In terms of handling those APIs, we'd end up having to use a remote JMX client 
in order to access the cluster. This is problematic in that it would use an 
entirely separate authentication system from Hadoop RPC -- I don't know a ton 
about JMX, but it appears to be user/password based? This begs the question of 
how it should be configured, how one deals with the case where multiple users 
should be able to admin the cluster, how to centrally manage it, etc. We've 
already solved these problems (at least partially) with the existing auth 
schemes and RPC, and we'd have to solve them again for JMX.

As for cross-version compatibility, I think pulling in a forward-compatible 
protobuf implementation into branch-1 would actually be a similar (or less) 
amount of work compared to overhauling all of the admin functionality to JMX, 
and would have the other major advantage that we could potentially get some 
basic client compatibility between hadoop 1 and 2, if someone were to do the 
infrastructure work.

Lastly, though JMX is a standard, in my experience there isn't "wide client 
support". Most of the tooling I've found around JMX is pretty bad, to be 
honest, especially if you have management tools in languages other than Java. 

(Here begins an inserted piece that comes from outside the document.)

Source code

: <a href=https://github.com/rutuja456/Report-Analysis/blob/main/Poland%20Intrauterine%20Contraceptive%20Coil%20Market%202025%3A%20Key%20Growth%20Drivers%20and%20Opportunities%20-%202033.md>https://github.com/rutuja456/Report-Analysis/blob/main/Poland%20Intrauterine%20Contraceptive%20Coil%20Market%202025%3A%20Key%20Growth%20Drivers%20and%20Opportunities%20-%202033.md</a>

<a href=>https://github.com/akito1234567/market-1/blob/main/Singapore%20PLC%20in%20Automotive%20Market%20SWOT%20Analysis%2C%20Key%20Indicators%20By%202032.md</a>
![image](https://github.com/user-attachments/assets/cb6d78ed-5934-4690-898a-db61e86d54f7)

For example, googling "python jmx client", the only methods I can find involve 
putting a JMX-HTTP gateway on the server side, which means we're not really 
getting a ton of mileage anyway.
                
> Change management protocol to JMX
> ---------------------------------
>
>                 Key: HADOOP-9160
>                 URL: https://issues.apache.org/jira/browse/HADOOP-9160
>             Project: Hadoop Common
>          Issue Type: Improvement
>            Reporter: Luke Lu
>
> Currently we use Hadoop RPC (and some HTTP, notably fsck) for admin 
> protocols. We should consider moving all admin protocols to JMX, as it's the 
> industry standard for java server management with wide client support.
> Having an alternative/redundant RPC mechanism is very desirable for admin 
> protocols. I've seen in the past in multiple cases, where NN and/or JT RPC 
> were locked up solid due to various bugs and/or RPC thread pool exhaustion, 
> while HTTP and/or JMX worked just fine.
> Other desirable benefits include admin protocol backward compatibility and 
> introspectability, which is convenient for a centralized management system to 
> manage multiple Hadoop clusters of different versions. Another notable 
> benefit is that it's much easier to implement new admin commands in JMX 
> (especially with MXBean) than Hadoop RPC, especially in trunk (and 0.23+, 
> 2.x).
> Since Hadoop RPC doesn't guarantee backward compatibility (probably not ever 
> for branch-1), there are no external management tools depending on it. We can 
> maintain a practical backward compatibility by keeping the admin 
> script/command line interface unchanged.